El flamenco va conmigo desde siempre.
En Sevilla se respira el arte jondo en los rincones más insólitos (que no en todos los rincones, como dice el tópico).
De pequeña, llegaba a mis oídos de niña ocupada en sus juegos el cante rancio que cada mediodía, antes del parte, emitía un viejo transistor que mi padre colgaba en la cocina. Mairena cantaba por soleá mientras se cocía el guiso y Manolo Caracol remataba la faena a la par que se freían los pimientos. En fin, que era la música de fondo, esa rutina a la que apenas si se presta atención.
Pero fue después, ya de mocita, cuando por primera vez algo me hizo tilín escuchando cante. Y ese paso de lo rutinario y ajeno a lo realmente conmovedor se produjo de la mano de Camarón. Su metal de voz, nuevo y añejo a la vez, me sacudió el alma. Ese gitano joven y guapo, al que rodeaba un aura de misterio –ya casi un mito en vida– fue el puente con el que atravesé a la otra orilla: a ese nuevo universo del flamenco que allí me estaba esperando, sin yo saberlo aún.

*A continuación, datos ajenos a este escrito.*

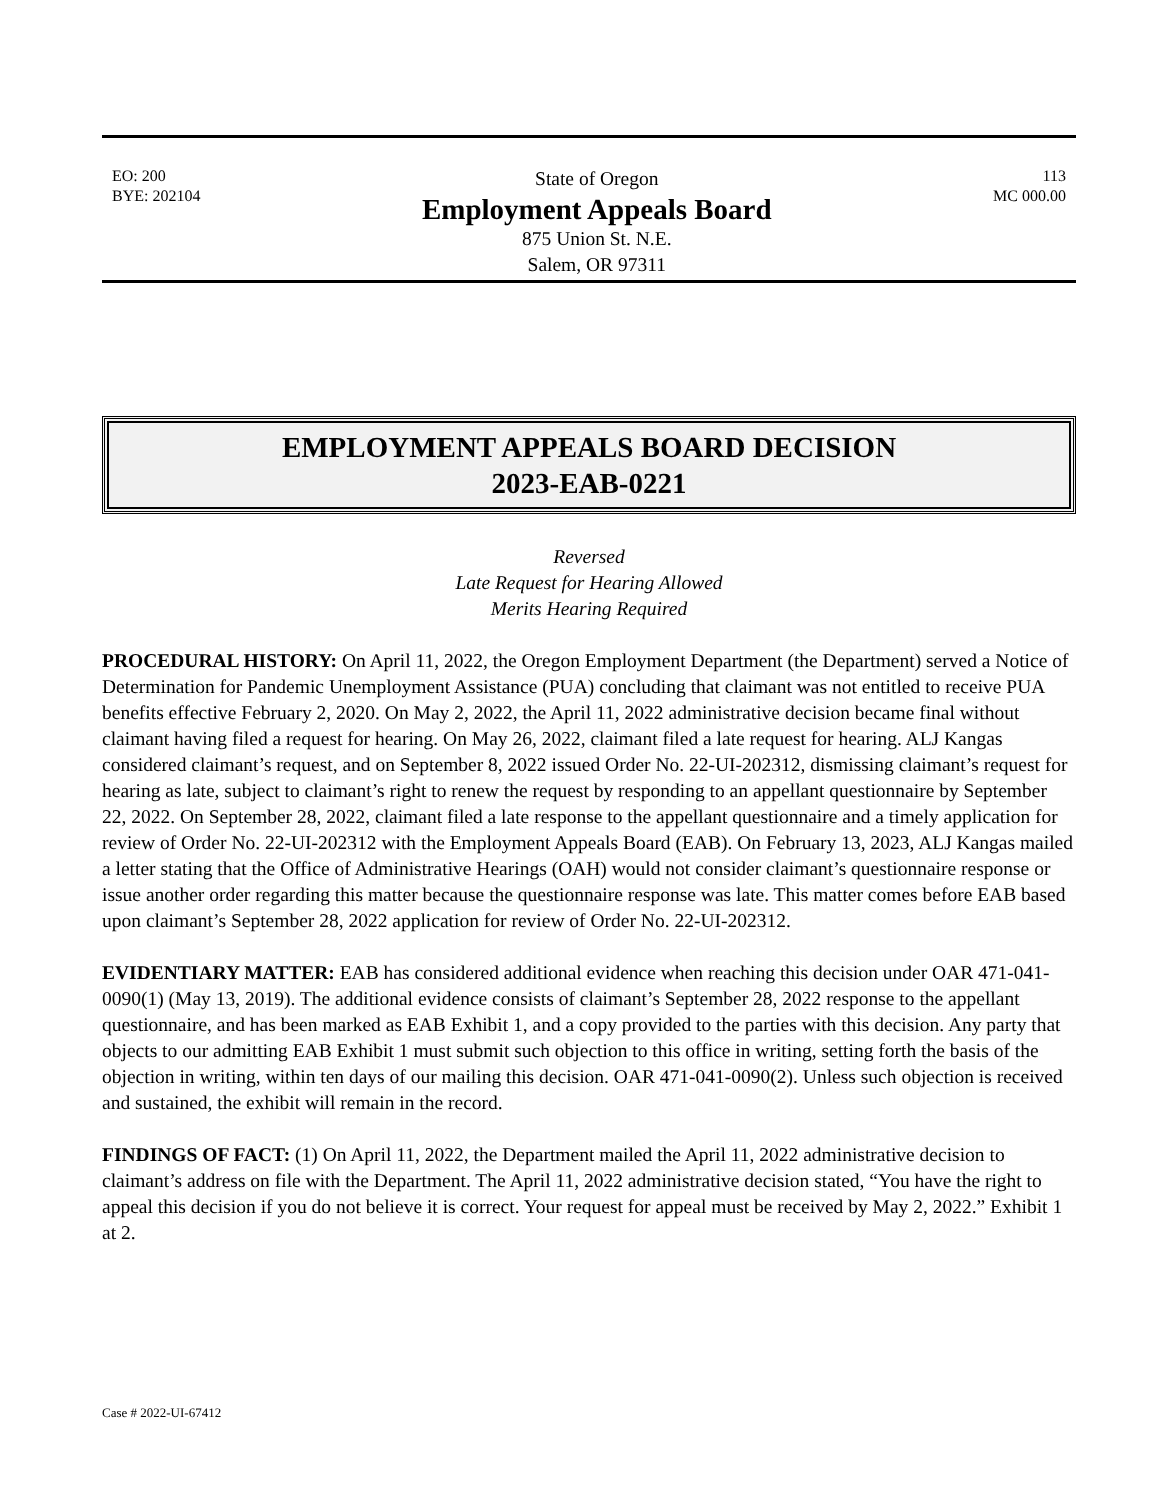EO: 200
BYE: 202104
State of Oregon
Employment Appeals Board
875 Union St. N.E.
Salem, OR 97311
113
MC 000.00
EMPLOYMENT APPEALS BOARD DECISION
2023-EAB-0221
Reversed
Late Request for Hearing Allowed
Merits Hearing Required
PROCEDURAL HISTORY: On April 11, 2022, the Oregon Employment Department (the Department) served a Notice of Determination for Pandemic Unemployment Assistance (PUA) concluding that claimant was not entitled to receive PUA benefits effective February 2, 2020. On May 2, 2022, the April 11, 2022 administrative decision became final without claimant having filed a request for hearing. On May 26, 2022, claimant filed a late request for hearing. ALJ Kangas considered claimant’s request, and on September 8, 2022 issued Order No. 22-UI-202312, dismissing claimant’s request for hearing as late, subject to claimant’s right to renew the request by responding to an appellant questionnaire by September 22, 2022. On September 28, 2022, claimant filed a late response to the appellant questionnaire and a timely application for review of Order No. 22-UI-202312 with the Employment Appeals Board (EAB). On February 13, 2023, ALJ Kangas mailed a letter stating that the Office of Administrative Hearings (OAH) would not consider claimant’s questionnaire response or issue another order regarding this matter because the questionnaire response was late. This matter comes before EAB based upon claimant’s September 28, 2022 application for review of Order No. 22-UI-202312.
EVIDENTIARY MATTER: EAB has considered additional evidence when reaching this decision under OAR 471-041-0090(1) (May 13, 2019). The additional evidence consists of claimant’s September 28, 2022 response to the appellant questionnaire, and has been marked as EAB Exhibit 1, and a copy provided to the parties with this decision. Any party that objects to our admitting EAB Exhibit 1 must submit such objection to this office in writing, setting forth the basis of the objection in writing, within ten days of our mailing this decision. OAR 471-041-0090(2). Unless such objection is received and sustained, the exhibit will remain in the record.
FINDINGS OF FACT: (1) On April 11, 2022, the Department mailed the April 11, 2022 administrative decision to claimant’s address on file with the Department. The April 11, 2022 administrative decision stated, “You have the right to appeal this decision if you do not believe it is correct. Your request for appeal must be received by May 2, 2022.” Exhibit 1 at 2.
Case # 2022-UI-67412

Por cierto, uno de los recuerdos más emotivos que conservo es mi personal descubrimiento de La leyenda del tiempo. En la minúscula salita de mi piso de Pío XII, ponía una y otra vez el elepé del revolucionario gitano que fumaba de perfil en la foto a contraluz de la portada en blanco y negro. Las páginas de los manuales de estudio dejaban de tener sentido en las madrugadas en vela, cuando el de La Isla desgranaba versos de García Lorca acompañado por bajo (sí, bajo eléctrico), teclado y guitarra eléctrica, tocados por los componentes del grupo Alameda; la flauta de Jorge Pardo y el sitar de Gualberto; las percusiones de Rubem Dantes y Tito Duarte, entre otros. Pero además estaban las flamenquísimas guitarras de Raimundo Amador y de Tomatito.
Aquello era “partir la pana”. Una revolución, un escándalo.
Además, a los poemas de Lorca -tan conocidos y a la vez tan sorprendentes así cantados- se alternaban otros del sevillano Fernando Villalón y hasta del poeta persa del siglo XI Omar Jayyam:
Tú eres el triste palacio
donde cien príncipes soñaron con la gloria
donde cien reyes soñaron con el amor
y se despertaron llorando.
Por no hablar del primer tema que da título al disco y que abre la grabación a son de palmas redobladas. Los versos que siguen, publicados por Lorca dentro de su drama vanguardista Así que pasen cinco años (1931), ya están ligados indisolublemente en nuestra memoria auditiva a esa melodía y dinamismo rítmico que les otorgó Camarón:
El sueño va sobre el tiempo,
flotando como un velero,
nadie puede abrir semillas
en el corazón del sueño.
La primera emoción fue de asombro y sorpresa, y después… me quedé literalmente hipnotizada. ¡Qué deleite para los sentidos!
La verdad es que sobre ese disco se han escrito ríos de tinta. Que si al principio no tuvo buena acogida entre la afición, que si Camarón llegó incluso a sentirse preocupado y casi a regañar a su productor –Ricardo Pachón, autor del proyecto– por haber osado tanto… el caso es que hoy podemos decir que tan bendita osadía ha cambiado el rumbo de la historia del flamenco.
Se habló de fusión del flamenco con el rock, con el pop o con el rock andaluz … Dejo a los críticos desembrollar tan enredada madeja. Yo me limito a dejar testimonio de lo que para mí y otros muchos supuso la aparición de este disco. Si hacer música es sorprender, emocionar y poner los vellos de punta, el álbum en cuestión lo consiguió con creces. Además, creo que tiene el inmenso mérito de haber acercado al flamenco a muchos profanos en la materia, actuando como puente entre nuestro arte y otras músicas. Abrió nuevos horizontes y mostró el flamenco fuera de sus confines, y esa gran aventura solo podía protagonizarla Camarón.